▶ **Exercise passage**
Segment Open

### Use this notebook to reproduce results of Tables 3, 4, 5 (except Yelp Colloquial since that uses the feature based patcher). 

In [1]:
%load_ext autoreload
%autoreload 2

#### Load in the model

In [None]:
from eval_utils import load_model

path_name = '/u/scr/smurty/LanguageExplanations/trained_models/t5-large-sst-override_exp-final'
model_obj = load_model(path_name, primary_mode='exp_applies_predictor')

Some weights of T5ForConditionalGenerationMultipleHeads were not initialized from the model checkpoint at t5-large and are newly initialized: ['encoder.embed_tokens.weight']
You should probably TRAIN this model on a down-stream task to be able to use it for predictions and inference.


primary mode: exp_applies_predictor
splicing parts from pretrained model


Some weights of T5ForConditionalGeneration were not initialized from the model checkpoint at t5-large and are newly initialized: ['encoder.embed_tokens.weight']
You should probably TRAIN this model on a down-stream task to be able to use it for predictions and inference.


#### Helper functions for applying a single patch, and applying multiple patches

In [None]:
from eval_utils import predict_stuff
import numpy as np
import itertools

def apply_patch_soft(exp_applies_probs, baseline_probs, label_clause):    
    x = np.array([label_clause]).repeat(len(baseline_probs), 0)
    #print(x.shape)
    
    applies_prob = exp_applies_probs[:, 1].reshape(-1, 1)
    #print(applies_prob)
    return applies_prob * x + (1 - applies_prob) * baseline_probs

def get_scores_multiple_patches_hard(data, cond_list, examine=False):
    no_exps = [('', ex) for ex in data[0]]
    no_exp_probs = predict_stuff(no_exps, [0]*len(no_exps), model_obj, 'p1', verbose=False, mode='task_predictor')

Segment Closed

▶ **Provided data**
Segment Open

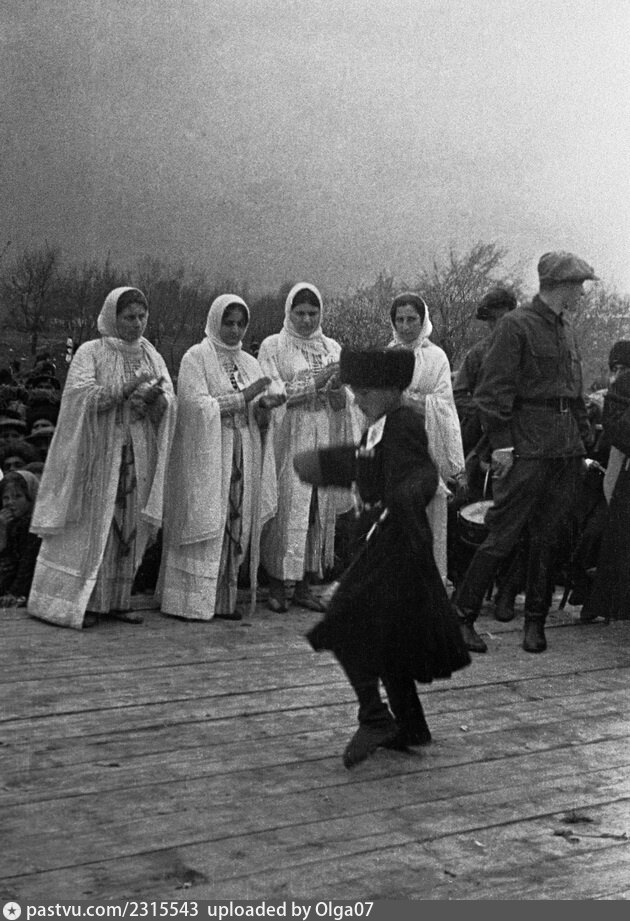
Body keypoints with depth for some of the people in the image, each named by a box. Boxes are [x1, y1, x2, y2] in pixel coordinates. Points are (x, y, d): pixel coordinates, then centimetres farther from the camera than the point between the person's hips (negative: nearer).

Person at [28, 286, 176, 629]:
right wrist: (126, 388, -24)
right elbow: (80, 395, -16)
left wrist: (153, 397, -21)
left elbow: (169, 403, 2)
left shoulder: (153, 356, 11)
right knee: (90, 527, -3)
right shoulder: (91, 352, -2)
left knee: (128, 529, 6)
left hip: (138, 457, 4)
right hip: (98, 454, -4)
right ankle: (76, 601, 3)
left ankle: (116, 599, 13)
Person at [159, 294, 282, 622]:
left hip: (243, 458, 6)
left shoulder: (249, 363, 15)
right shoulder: (196, 357, -3)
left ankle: (224, 598, 11)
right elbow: (196, 405, -14)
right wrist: (243, 398, -17)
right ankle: (193, 601, 0)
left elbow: (257, 419, 15)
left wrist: (264, 405, -7)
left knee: (237, 526, 4)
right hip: (205, 456, -6)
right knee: (204, 523, -5)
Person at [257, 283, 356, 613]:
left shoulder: (332, 348, 14)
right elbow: (272, 394, -6)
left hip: (324, 440, 4)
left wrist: (337, 390, -10)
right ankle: (279, 583, -1)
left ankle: (304, 582, 8)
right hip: (288, 439, -4)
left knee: (319, 511, 2)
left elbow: (343, 404, 13)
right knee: (288, 510, -7)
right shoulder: (273, 346, 3)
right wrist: (315, 382, -14)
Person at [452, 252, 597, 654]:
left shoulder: (568, 329, 16)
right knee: (503, 535, -6)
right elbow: (494, 390, -11)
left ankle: (536, 622, 17)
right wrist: (501, 443, -16)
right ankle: (462, 616, 3)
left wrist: (584, 438, 14)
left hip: (565, 450, 7)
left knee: (549, 537, 9)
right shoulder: (517, 325, -7)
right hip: (527, 447, -7)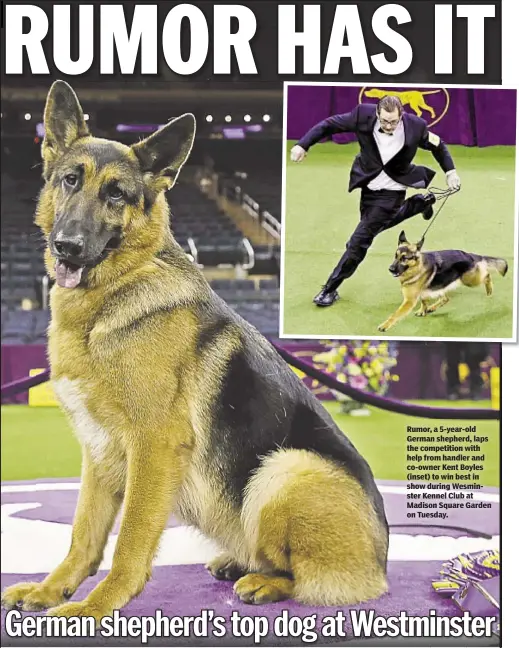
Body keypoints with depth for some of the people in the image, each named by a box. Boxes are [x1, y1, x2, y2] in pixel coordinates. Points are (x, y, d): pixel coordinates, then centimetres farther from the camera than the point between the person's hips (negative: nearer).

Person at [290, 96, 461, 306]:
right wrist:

Segment Closed

▶ **Required work**
Quote the notebook page word for word, starting at "#print(x.shape)" and ending at "model_obj, 'p1', verbose=False, mode='task_predictor')". The records were taken from a separate source.

▶ **Written solution**
#print(x.shape)
    
    applies_prob = exp_applies_probs[:, 1].reshape(-1, 1)
    #print(applies_prob)
    return applies_prob * x + (1 - applies_prob) * baseline_probs

def get_scores_multiple_patches_hard(data, cond_list, examine=False):
    no_exps = [('', ex) for ex in data[0]]
    no_exp_probs = predict_stuff(no_exps, [0]*len(no_exps), model_obj, 'p1', verbose=False, mode='task_predictor')